Transcription associated cyclin-dependent kinases as therapeutic targets for prostate cancer

Abstract

Transcriptional deregulation has emerged as a hallmark of several cancer types. In metastatic castration-resistant prostate cancer, a stage in which systemic androgen deprivation therapies fail to show clinical benefit, transcriptional addiction to the androgen receptor is maintained in most patients. This has led to increased efforts to find novel therapies that prevent oncogenic transactivation of the androgen receptor. In this context, a group of druggable protein kinases, known as transcription associated cyclin-dependent kinases (tCDKs), show great potential as therapeutic targets. Despite initial reservations about targeting tCDKs due to their ubiquitous and prerequisite nature, preclinical studies showed that selectively inhibiting such kinases could provide sufficient therapeutic window to exert antitumour effects in the absence of systemic toxicity. As a result, several highly specific inhibitors are currently being trialled in solid tumours, including prostate cancer. This article summarises the roles of tCDKs in regulating gene transcription and highlights rationales for their targeting in prostate cancer. It provides an overview of the most recent developments in this therapeutic area, including the most recent clinical advances, and discusses the utility of tCDK inhibitors in combination with established cancer agents.
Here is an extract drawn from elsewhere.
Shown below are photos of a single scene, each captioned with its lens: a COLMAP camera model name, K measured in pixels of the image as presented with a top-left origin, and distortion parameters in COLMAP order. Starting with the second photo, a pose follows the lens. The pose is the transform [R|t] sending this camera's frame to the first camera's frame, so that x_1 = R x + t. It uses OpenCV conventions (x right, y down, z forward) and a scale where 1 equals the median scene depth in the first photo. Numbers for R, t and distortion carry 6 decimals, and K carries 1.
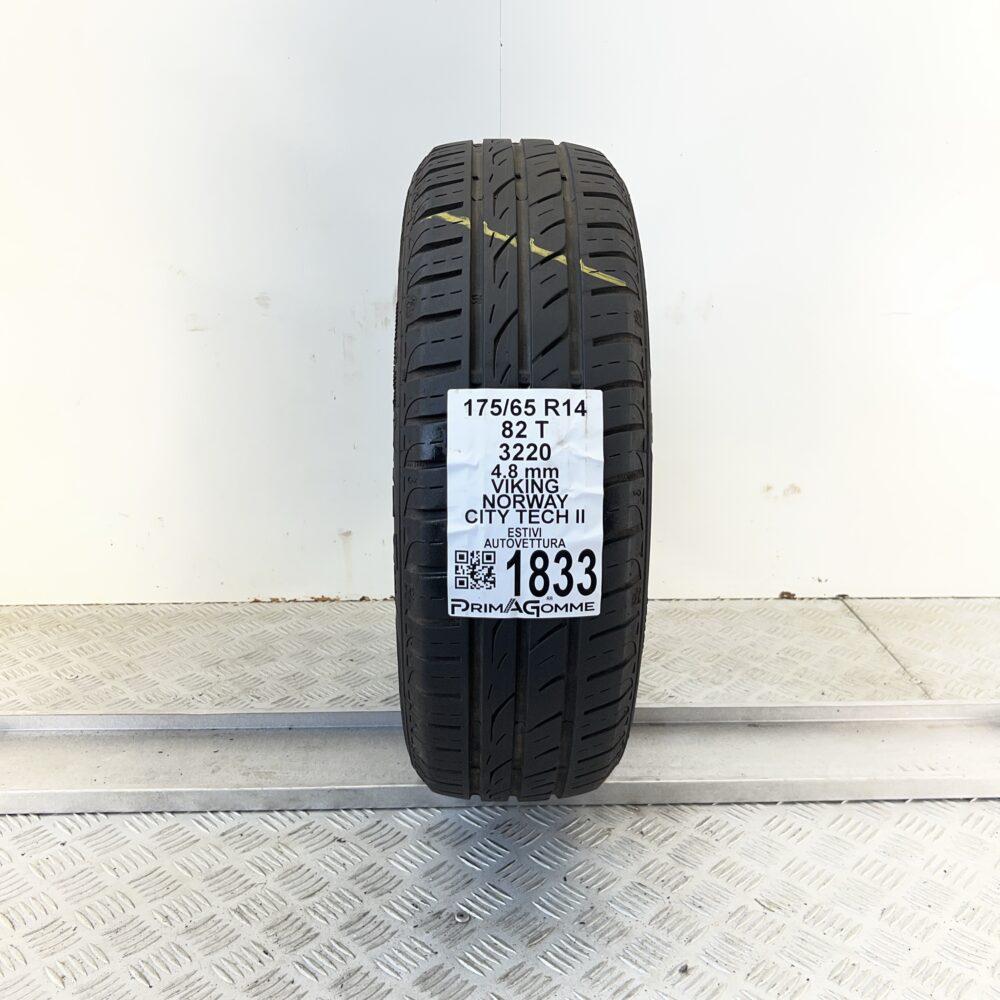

Fig. 1. Transcription associated CDKs and their roles in regulating RNA polymerase II (Pol II) during eukaryotic transcription.

The Pol II transcription cycle can be divided into four main sequential steps. Initiation begins with the assembly of the preinitiation complex, including Pol II and basal transcription factors (TF), and binding of CDK8/Mediator complex, which anchors the preinitiation complex to gene-specific upstream enhancers. Promoter escape is facilitated by the phosphorylation of the Pol II C-terminal domain (CTD) at serine 5 (Ser5) and serine 7 (Ser7) by CDK7, which promotes recruitment of pre-mRNA 5′capping enzymes. Transcription is provisionally paused downstream of the transcription start site by the association of two negative factors, DRB sensitivity-inducing factor (DSIF) and negative elongation factor (NELF). Bromodomain-containing protein 4 (BRD4) and the positive transcription elongation factor (P-TEFb), consisting of CDK9 and cyclin T, are recruited to acetylated chromatin. CDK7 activates CDK9 through T-loop phosphorylation, which in turn mediates promoter-proximal pause release by phosphorylating DSIF, NELF, and the Pol II CTD at serine 2 (Ser2). Progression from the transcriptional start site (TSS) across the gene body and productive elongation are maintained by the differential phosphorylation of the Pol II CTD at Ser2, Ser5, and Ser7 by CDK9 and CDK12/CDK13. The pattern of CTD phosphorylation contributes to the recruitment of splicing and chromatin remodelling factors. Termination is regulated by CDK12 which promotes the use of distal 3′ transcription termination sites and recruitment of cleavage and polyadenylation (Poly A) factors. The graph underneath depicts relative abundance of Pol II Ser-CTD modifications across protein-coding genes, determined by chromatin immunoprecipitation (ChIP)-seq investigations. Created with BioRender.com.

Fig. 2. The role of transcription associated CDKs (tCDKs) in regulating the transcriptional activity of the androgen receptor (AR).

(Top) CDK7 phosphorylates MED1 at threonine 1457 (Thr1457) and promotes association of the Mediator complex with AR and the transcription machinery. Phosphorylation of chromatin-bound AR at serine 81 (Ser81) by CDK9 enhances recruitment of co-activators and strongly promotes transcription of AR target genes. (Bottom left) CDK7 directly phosphorylates AR at serine 515 (Ser515), which directs efficient recycling of the receptor for cyclical gene activation. (Bottom right) Phosphorylation of AR at serine 308 (Ser308) by CDK11 leads to transcriptional repression through increased recruitment of AR co-repressors. Created with BioRender.com.

Fig. 3. Potential combination strategies with transcription associated CDK inhibitors (CDKi) for the treatment of advanced malignancies.

PD-1, programmed cell death protein 1; CAR, chimeric antigen receptor; PARP, poly (ADP-ribose) polymerase; BET, bromodomain and extra-terminal motif; HDAC, histone deactylase; EGFR, epidermal growth factor receptor. Created with BioRender.com.